Required action:
Across the entries, how many lines have the string "Login" in them? Reply with only a number.

Collected data:
========================================================================
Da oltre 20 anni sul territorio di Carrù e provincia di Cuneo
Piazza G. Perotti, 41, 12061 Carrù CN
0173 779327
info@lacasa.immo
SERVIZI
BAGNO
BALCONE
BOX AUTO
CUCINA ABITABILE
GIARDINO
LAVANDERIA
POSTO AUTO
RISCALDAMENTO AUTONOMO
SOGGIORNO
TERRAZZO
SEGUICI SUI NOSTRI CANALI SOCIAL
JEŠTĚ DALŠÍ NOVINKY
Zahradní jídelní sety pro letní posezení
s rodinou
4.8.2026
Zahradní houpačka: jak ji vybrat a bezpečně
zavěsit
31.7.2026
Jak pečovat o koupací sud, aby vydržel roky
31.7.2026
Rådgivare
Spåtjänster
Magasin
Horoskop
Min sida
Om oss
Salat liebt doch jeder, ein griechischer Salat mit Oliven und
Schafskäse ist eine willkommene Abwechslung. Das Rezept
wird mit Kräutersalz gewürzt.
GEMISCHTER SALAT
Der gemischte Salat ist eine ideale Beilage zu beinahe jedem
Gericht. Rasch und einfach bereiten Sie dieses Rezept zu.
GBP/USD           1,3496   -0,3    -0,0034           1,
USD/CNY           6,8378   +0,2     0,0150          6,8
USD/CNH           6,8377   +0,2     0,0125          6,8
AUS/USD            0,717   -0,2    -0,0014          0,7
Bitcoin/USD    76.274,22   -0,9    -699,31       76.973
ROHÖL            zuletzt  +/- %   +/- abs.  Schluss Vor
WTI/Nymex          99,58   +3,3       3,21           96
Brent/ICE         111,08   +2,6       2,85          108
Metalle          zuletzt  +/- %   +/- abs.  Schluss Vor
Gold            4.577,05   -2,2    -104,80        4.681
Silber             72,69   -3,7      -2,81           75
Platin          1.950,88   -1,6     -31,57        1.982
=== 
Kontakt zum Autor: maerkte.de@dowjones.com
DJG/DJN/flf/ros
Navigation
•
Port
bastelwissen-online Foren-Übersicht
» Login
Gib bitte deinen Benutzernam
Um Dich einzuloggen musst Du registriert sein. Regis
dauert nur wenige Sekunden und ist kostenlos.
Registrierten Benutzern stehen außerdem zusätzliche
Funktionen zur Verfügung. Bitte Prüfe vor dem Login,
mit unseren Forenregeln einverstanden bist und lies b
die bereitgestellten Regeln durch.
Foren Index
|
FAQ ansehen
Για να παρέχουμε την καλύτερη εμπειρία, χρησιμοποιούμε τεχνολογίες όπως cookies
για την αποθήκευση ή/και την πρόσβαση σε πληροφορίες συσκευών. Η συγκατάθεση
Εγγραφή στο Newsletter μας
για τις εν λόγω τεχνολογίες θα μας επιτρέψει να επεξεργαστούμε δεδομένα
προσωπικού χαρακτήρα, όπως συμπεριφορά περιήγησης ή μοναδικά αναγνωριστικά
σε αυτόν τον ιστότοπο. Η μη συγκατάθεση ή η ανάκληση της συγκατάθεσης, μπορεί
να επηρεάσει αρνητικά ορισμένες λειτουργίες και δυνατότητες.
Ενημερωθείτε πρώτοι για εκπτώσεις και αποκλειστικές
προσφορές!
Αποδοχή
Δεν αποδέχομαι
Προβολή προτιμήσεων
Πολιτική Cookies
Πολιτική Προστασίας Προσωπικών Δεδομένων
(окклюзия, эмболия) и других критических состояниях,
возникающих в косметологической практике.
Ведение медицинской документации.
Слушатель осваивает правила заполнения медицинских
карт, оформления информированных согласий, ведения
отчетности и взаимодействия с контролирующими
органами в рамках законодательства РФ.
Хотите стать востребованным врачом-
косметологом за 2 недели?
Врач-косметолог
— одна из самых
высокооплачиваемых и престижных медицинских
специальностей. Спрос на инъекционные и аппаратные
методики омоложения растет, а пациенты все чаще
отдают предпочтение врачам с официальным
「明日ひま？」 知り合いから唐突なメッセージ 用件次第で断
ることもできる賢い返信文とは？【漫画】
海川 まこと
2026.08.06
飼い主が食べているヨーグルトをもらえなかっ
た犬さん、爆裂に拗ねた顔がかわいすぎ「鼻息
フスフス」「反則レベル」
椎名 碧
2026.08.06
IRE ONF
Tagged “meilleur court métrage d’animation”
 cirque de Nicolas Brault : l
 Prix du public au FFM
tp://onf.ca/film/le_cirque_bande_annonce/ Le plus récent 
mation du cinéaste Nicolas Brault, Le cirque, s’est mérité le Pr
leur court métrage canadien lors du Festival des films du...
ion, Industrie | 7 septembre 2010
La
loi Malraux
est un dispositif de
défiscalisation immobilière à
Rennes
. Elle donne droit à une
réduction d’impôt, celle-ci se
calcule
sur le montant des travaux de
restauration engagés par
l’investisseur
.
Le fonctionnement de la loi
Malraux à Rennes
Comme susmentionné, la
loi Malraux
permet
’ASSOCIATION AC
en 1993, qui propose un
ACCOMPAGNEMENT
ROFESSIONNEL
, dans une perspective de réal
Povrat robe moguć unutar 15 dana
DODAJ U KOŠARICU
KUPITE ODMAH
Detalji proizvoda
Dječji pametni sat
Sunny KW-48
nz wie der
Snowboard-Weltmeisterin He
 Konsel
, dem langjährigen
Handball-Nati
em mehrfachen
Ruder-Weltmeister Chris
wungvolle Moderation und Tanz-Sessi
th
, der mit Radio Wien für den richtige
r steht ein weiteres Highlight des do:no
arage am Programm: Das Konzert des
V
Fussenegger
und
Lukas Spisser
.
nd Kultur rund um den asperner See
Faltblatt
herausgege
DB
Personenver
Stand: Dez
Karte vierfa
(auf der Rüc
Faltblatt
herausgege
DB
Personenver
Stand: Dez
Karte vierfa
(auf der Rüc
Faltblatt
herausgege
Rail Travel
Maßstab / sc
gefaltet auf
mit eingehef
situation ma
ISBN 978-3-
========================================================================
The answer:
2